[THE INPUT]
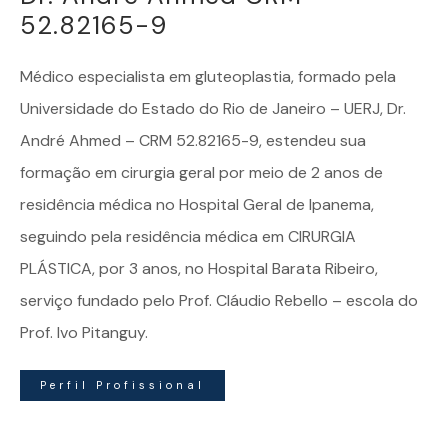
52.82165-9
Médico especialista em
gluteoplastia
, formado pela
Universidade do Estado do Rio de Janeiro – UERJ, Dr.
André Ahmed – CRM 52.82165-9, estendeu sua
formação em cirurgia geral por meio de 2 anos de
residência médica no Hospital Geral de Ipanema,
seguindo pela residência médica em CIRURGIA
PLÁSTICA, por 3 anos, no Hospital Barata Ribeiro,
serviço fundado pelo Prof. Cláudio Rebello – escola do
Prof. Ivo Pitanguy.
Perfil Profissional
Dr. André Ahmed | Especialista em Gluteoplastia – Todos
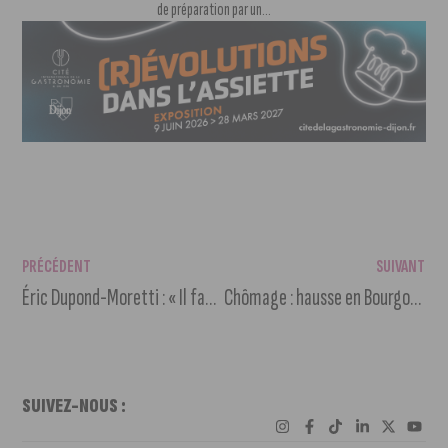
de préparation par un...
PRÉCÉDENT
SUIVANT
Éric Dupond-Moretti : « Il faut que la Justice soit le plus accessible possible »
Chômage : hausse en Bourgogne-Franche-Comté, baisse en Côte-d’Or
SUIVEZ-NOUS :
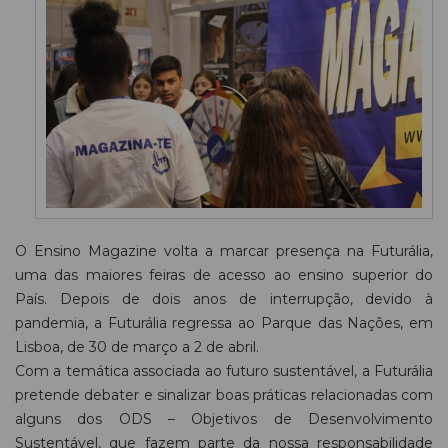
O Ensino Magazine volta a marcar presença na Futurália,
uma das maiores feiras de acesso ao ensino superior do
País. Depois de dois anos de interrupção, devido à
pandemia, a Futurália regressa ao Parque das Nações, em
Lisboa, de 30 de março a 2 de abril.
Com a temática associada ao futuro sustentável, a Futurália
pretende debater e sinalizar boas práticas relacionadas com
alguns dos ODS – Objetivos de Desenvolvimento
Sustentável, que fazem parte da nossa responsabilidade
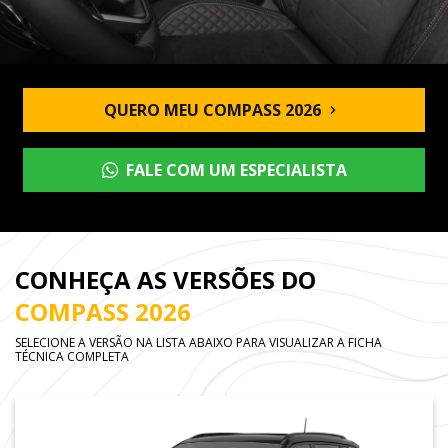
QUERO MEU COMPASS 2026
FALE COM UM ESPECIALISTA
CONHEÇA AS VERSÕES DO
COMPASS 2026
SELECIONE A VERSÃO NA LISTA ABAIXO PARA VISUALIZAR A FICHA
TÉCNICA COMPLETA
[/THE INPUT]
[THE INPUT]
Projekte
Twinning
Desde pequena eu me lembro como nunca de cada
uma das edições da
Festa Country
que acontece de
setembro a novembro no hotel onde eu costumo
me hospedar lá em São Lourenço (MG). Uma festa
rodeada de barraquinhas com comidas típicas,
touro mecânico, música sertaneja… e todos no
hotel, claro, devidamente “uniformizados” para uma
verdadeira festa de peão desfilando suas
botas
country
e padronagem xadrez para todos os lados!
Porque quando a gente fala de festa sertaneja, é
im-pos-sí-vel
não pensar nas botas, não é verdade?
[/THE INPUT]
[THE INPUT]
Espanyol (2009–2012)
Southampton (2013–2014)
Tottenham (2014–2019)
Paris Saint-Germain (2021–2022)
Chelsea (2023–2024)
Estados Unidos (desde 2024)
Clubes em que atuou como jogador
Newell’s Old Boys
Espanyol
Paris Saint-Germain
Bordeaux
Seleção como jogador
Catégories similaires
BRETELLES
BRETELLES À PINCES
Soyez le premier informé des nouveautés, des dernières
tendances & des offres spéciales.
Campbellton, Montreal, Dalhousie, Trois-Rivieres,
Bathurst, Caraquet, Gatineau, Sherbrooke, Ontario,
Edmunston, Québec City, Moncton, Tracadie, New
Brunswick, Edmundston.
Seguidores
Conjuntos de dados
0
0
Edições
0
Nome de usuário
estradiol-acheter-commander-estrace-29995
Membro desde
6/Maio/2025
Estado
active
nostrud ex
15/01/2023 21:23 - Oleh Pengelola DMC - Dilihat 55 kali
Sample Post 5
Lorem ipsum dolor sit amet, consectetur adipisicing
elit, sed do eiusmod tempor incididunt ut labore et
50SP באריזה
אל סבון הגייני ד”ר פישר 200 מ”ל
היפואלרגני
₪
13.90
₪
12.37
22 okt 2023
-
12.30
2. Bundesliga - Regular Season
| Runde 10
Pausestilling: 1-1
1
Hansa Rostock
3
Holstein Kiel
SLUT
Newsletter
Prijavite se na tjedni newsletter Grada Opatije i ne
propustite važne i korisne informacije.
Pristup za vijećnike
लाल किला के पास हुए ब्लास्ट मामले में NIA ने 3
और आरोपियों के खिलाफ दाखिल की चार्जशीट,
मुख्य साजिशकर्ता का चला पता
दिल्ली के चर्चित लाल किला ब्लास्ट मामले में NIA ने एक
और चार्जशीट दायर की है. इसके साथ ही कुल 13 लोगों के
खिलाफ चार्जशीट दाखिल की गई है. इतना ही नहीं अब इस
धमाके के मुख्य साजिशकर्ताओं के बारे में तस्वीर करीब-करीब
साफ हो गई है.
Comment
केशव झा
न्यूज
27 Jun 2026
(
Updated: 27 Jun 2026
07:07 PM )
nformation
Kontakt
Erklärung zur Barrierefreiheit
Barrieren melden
[/THE INPUT]
When you reach the line containing "Erklärung zur Barrierefreiheit" in the data above, start copying exactly, and stop after the line containing "Barrieren melden".

▶ _RESULT_:
Erklärung zur Barrierefreiheit
Barrieren melden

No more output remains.